An oath made by God Himself, accompanying investiture with the royal priesthood in Israel, is attested by Psalm 110:4. Here the Lord confirms His intent by “an oath which he will never revoke. It appoints the king to be God’s priest forever” (J. H. Eaton, Psalms Commentary, p. 385, commenting on Psalm 110:4). This same concept is invoked in the book of Hebrews (6:13-20, 7:15-28) and in the explanation of the Oath and Covenant of the Priesthood given in the Doctrine and Covenants (D&C 84:32-48. See J. M. Bradshaw, Temple Themes in the Oath, pp. 60-62).

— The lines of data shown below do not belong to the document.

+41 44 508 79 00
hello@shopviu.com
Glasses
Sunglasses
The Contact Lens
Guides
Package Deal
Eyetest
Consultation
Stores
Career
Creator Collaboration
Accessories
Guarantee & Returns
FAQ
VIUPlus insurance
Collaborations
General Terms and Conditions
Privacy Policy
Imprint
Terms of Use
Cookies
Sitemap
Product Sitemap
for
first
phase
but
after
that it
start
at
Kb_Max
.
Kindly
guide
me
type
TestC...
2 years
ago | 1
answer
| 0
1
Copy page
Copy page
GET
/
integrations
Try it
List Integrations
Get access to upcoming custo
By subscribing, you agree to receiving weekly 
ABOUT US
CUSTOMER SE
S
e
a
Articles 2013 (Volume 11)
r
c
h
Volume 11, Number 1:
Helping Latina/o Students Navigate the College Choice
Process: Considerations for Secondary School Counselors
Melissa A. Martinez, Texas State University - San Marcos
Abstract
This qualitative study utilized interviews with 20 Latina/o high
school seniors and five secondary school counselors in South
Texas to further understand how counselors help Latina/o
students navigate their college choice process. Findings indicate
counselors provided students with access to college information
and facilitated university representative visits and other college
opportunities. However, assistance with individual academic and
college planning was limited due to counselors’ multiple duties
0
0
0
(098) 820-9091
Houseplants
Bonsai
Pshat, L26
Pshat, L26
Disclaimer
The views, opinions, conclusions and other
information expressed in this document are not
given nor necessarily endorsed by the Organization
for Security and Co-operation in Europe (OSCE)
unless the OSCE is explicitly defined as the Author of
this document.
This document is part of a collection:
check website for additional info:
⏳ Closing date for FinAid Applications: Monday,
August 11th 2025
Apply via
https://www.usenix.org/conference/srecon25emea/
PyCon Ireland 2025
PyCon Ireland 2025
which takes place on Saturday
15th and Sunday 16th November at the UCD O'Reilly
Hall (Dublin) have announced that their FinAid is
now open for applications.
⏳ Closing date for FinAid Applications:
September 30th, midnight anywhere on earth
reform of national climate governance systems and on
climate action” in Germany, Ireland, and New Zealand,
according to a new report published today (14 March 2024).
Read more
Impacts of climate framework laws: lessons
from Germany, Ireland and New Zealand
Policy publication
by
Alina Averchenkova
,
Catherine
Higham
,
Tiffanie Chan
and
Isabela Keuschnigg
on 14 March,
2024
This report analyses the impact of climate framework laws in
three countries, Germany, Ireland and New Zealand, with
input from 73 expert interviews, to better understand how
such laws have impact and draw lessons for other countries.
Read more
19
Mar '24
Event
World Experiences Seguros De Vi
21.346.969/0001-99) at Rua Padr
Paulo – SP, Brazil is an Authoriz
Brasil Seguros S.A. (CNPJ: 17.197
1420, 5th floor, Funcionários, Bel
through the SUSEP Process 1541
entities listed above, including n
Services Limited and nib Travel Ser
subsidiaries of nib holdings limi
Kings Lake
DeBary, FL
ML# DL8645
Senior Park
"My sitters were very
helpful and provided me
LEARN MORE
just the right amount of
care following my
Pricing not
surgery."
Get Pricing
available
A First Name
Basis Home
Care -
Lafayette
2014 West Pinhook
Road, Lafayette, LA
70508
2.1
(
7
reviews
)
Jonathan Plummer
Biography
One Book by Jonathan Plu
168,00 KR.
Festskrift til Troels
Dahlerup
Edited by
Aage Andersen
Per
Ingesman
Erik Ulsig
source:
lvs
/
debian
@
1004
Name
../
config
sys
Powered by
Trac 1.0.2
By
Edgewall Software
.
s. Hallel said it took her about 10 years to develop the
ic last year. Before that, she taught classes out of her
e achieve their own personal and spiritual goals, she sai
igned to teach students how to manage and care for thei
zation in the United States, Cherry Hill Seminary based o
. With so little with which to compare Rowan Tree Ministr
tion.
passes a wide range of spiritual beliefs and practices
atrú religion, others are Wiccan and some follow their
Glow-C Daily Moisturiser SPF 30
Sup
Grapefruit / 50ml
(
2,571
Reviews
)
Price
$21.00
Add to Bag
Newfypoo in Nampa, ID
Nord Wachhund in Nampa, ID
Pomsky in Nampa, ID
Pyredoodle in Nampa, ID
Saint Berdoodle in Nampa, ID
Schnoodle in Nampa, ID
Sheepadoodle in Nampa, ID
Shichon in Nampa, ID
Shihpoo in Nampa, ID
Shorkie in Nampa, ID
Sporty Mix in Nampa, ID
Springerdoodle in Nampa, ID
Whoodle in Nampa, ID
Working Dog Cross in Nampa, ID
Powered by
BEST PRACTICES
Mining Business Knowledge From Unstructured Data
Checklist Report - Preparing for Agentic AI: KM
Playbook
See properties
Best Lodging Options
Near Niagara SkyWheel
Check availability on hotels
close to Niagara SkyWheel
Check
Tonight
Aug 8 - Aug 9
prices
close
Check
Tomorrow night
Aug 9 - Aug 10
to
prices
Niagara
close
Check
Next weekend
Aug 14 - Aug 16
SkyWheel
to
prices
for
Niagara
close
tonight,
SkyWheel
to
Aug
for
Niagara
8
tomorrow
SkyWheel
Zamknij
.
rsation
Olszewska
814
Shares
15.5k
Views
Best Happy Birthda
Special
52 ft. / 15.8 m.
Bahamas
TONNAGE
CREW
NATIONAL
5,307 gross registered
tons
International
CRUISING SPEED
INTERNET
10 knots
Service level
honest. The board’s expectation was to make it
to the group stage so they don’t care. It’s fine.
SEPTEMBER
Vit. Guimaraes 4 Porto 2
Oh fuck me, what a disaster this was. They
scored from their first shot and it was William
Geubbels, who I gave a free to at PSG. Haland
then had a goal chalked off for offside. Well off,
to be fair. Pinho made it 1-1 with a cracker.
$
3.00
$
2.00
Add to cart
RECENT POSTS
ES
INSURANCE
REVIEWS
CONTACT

 With respect to the concept of a sacred embrace, the Prophet described a vision of the resurrection that included a handclasp and an embrace (Joseph Smith Diary by Willard Richards, 16 April 1843, in J. Smith, Jr., Words, pp. 195–196, spelling and punctuation modernized, emphasis added): “So plain was the vision. I actually saw men, before they had ascended from the tomb, as though they were getting up slowly. They took each other by the hand, and it was, ‘My father and my son, my mother and my daughter, my brother and my sister.’ When the voice calls for the dead to arise, suppose I am laid by the side of my father, what would be the first joy of my heart? Where is my father, my mother, my sister? They are by my side. I embrace them, and they me.”

 Joseph Smith’s words about the gesture of embrace in the resurrection recall similar symbolism in the stories of Elijah and Elisha, who each employed a similar ritual gesture as they raised a dead child back to life (1 Kings 17:21–22; 2 Kings 4:34–35). The more detailed account of Elisha reads as follows (2 Kings 4:34–35): “And he [Elisha] went up, and lay upon the child, and put his mouth upon his mouth, and his eyes upon his eyes, and his hands upon his hands: and he stretched himself upon the child; and the flesh of the child waxed warm.”

 Seeing anticipatory symbolism in this story, the Seder Eliyahu Rabbah specifically adds that the Messiah will be the very “Son of the Widow” whom Elijah raised from the dead (see G. Kittel et al., Dictionary, 9:527, cited in J. E. Seaich, Freemasonry). The threefold repetition of the act in the story of Elijah points to a ritual context, perhaps corresponding to a similar Mesopotamian procedure where the healer superimposed his body over that of the patient, head to head, hand to hand, foot to foot (see A. Berlin et al., Jewish, p. 713 n. 21).

Temple symbolism is obvious in the story of Jacob. Speaking of Jacob’s dream of the heavenly ladder in Genesis 28, Elder Marion G. Romney said: “Jacob realized that the covenants he made with the Lord were the rungs on the ladder that he himself would have to climb in order to obtain the promised blessings — blessings that would entitle him to enter heaven and associate with the Lord” (M. G. Romney, Temples, pp. 239–240). Thus, in what may be a deliberate play on similar teachings in Freemasonry, the Prophet Joseph Smith correlated the “three principal rounds of Jacob’s ladder” with “the telestial, the terrestrial, and the celestial glories or kingdoms” (J. Smith, Jr., Teachings, 21 May 1843, p. 305). Later Jacob wrestled (or embraced, as this may also be understood (see M. L. Bowen, And There Wrestled)) an angel who, after a series of questions and answers in a place that Jacob named Peniel (Hebrew “face of God”), gave him a new name (Genesis 32:24–30).